Vガンダム 27話「宇宙を走る閃光」

シュラク隊のリーダー、ジュンコ・ジュンコがその短い生涯を終える。シュラク隊のメンバーは仕事にのめり込み過ぎて短命だ。ウッソに言わせると「生き急いでいる」。何故ここまで焦るのか。実は彼女たちは今日でいうところの「負け犬」的存在だといえないだろうか。

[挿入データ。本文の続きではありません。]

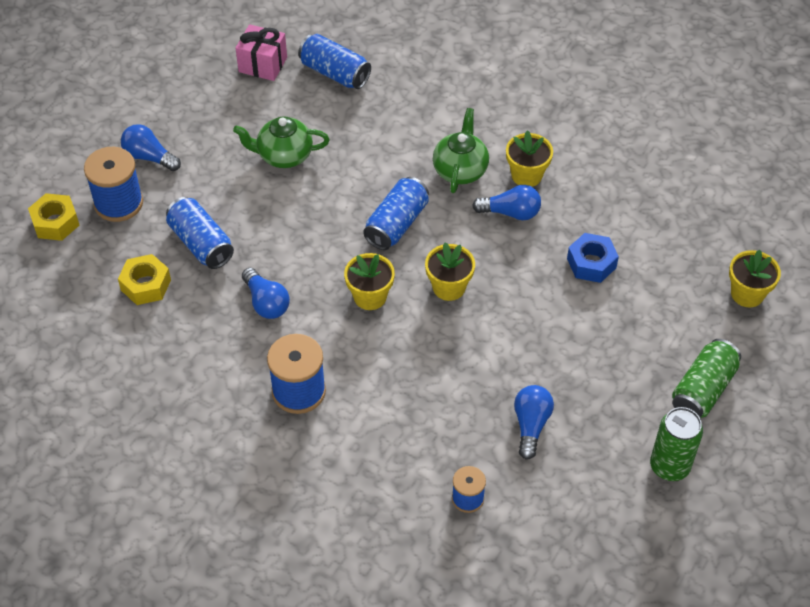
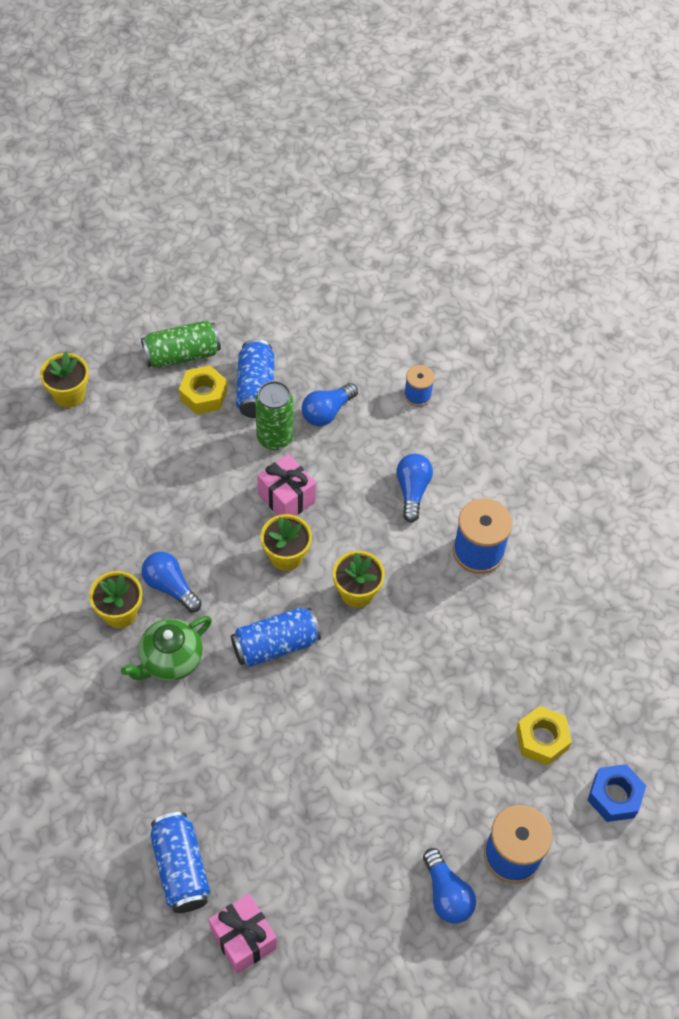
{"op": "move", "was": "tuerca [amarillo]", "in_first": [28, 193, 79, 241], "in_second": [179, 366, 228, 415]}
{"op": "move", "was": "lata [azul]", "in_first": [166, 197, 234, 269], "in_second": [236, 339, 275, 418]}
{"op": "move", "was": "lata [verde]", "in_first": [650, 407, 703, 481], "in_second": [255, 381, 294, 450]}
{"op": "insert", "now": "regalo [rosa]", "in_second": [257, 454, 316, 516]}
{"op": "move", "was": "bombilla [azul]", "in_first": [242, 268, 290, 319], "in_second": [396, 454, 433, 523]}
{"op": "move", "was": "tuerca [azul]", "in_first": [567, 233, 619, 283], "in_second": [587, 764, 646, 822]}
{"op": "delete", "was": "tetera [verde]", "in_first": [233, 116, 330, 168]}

シュラク隊は当初から連邦軍に対して散々文句を言っていた。連邦の軍人は頼りない。しかしそれにも関わらず、高級将校はみな男なのだ。彼女たちの不満はここにあるのだろう。仕事に打ち込み有能であるにも関わらず、彼女たちはある一定以上に出世していないし、評価されてもいない。所詮軍は男社会であり、彼女たちはその壁にぶつかっているのだ。

失望した彼女たちはそこで初めて自分のプライベートに目を向けたのだろう。だが、そこには「何も無かった」。自分の社会的役割(軍人)に疑問を持ったときには、個(女)としての役割も失いかけていたのだ。だから彼女たちはオリファー程度の男でも、必死になって奪い合うし、競ってウッソの母親代わりになろうとする。しかし残念なことにオリファーもウッソも一人しかいないし、他の男は年寄りばかりだ。結局、彼女らは前以上に仕事に逃避することになる。もう戦争にしか自分のアイデンティティを託すものが無いのだ。

Vガン放送前夜、80年代の雇用機会均等法の施行とバブル期の大量雇用によって女性の社会進出は一気に進んだ。しかし当時キャリアウーマンともてはやされた彼女たちの一部は90年代不況の中で、余裕を失った男社会の壁にぶつかり挫折した。恋愛や結婚をキャリアとトレードオフしたにも関わらずだ。シュラク隊とはVガン放送時に富野が目にした「負け犬予備軍」がモデルだったのかもしれない。

この27話において、どうしても目が行ってしまうのが、ウッソが放つ大量破壊兵器「ビッグキャノン」の形状だ。どう見ても「男性器」の形をしている。これはウッソの射精(精通)を表現している。彼も大人になろうとしてるのだ。だが、それはカテジナによって阻止されてしまうのだ。先回りして言ってしまえば、これがVガンダムのテーマであり、のちにエヴァンゲリオンを生むのである。